Carmelo_DrRaw · September 26, 2019, 4:52pm

I really hope so! It has been a real PITA…
Did you also try without debugging messages?

I have just started to work on a proper fix for this. If you could help me catch the controls that do not update the image, it would be great. I have already taken note of the gamut warning and the crop tool

Could you provide me a good example? Might be due to the resizing algorithm that I am using…

Thanks!

paulmiller · September 27, 2019, 2:25pm

Here is an example of the colour shift I mentioned:

The exported image:

The view in PhotoFlow:

Note that the vegetation in the foreground looks reddish.

The view in Photoflow at 1:1 scale:

Note that the colour appears to match the exported jpg.

Here are the source files:
DSC_1018rl.pfi (42.1 KB)
DSC_1018.NEF (14.4 MB)
These files are made available under a CC BY-NC-SA 4.0 Licence.

Hope this helps.

age · September 27, 2019, 3:46pm

Probably the color shift is due to the CA correction in the raw developer module not updated in the “fit to screen” resize

Carmelo_DrRaw · September 27, 2019, 3:58pm

@paulmiller @age
I confirm the color shift, but I rather suspect the demosaicing. At zoom levels below 1:1 a simple fast demosaicing is used. With the past caching mechanism, the cached image was computed at 1:1 and the re-scaled, while not the caching happens at the zoom level requested by the preview.
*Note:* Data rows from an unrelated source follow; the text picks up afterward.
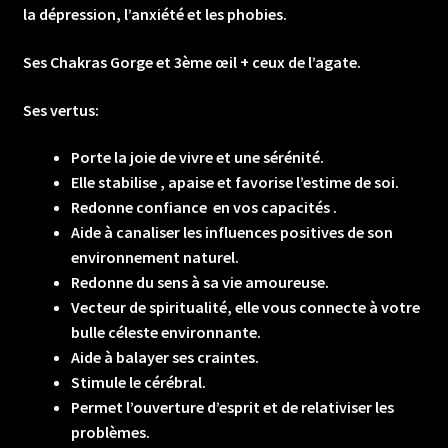
la dépression, l’anxiété et les phobies.
Ses Chakras Gorge et 3ème œil + ceux de l’agate.
Ses vertus:
Porte la joie de vivre et une sérénité.
Elle stabilise , apaise et favorise l’estime de soi.
Redonne confiance en vos capacités .
Aide à canaliser les influences positives de son
environnement naturel.
Redonne du sens à sa vie amoureuse.
Vecteur de spiritualité, elle vous connecte à votre
bulle céleste environnante.
Aide à balayer ses craintes.
Stimule le cérébral.
Permet l’ouverture d’esprit et de relativiser les
problèmes.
I need to find a proper fix for this, that is force the demosaicing at 1:1 and re-scale on the fly.

I will post an update once this is done…

gadolf · September 28, 2019, 2:07pm

Not a crash, but a freezing.
Follow gdb output.

phf.txt (115.7 KB)
EDIT: The freeze happened when I tried to move the linear range slider to the left, after moving it successfully to the right.

Carmelo_DrRaw · September 28, 2019, 8:47pm

As usual, I am not able to reproduce the freeze, but I am not very surprised… those seem to be quite subtle bugs, and difficult to reproduce.

Your gdb output shows however that the freeze was actually a consequence of a segmentation fault. However, the log only shows the latest function call in the stack, not the full backtrace. Next time please run the following command at the gdb prompt, to get the backtrace from all active threads:

thread apply all bt full

This is better described in the bug reporting documentation of RawTherapee: How to write useful bug reports - RawPedia
Most of what is described there also applies to PhF…

Thanks!

gadolf · September 28, 2019, 10:39pm

I did it and got a new freeze, although I was able to do more work this time.

phf.txt (669.6 KB)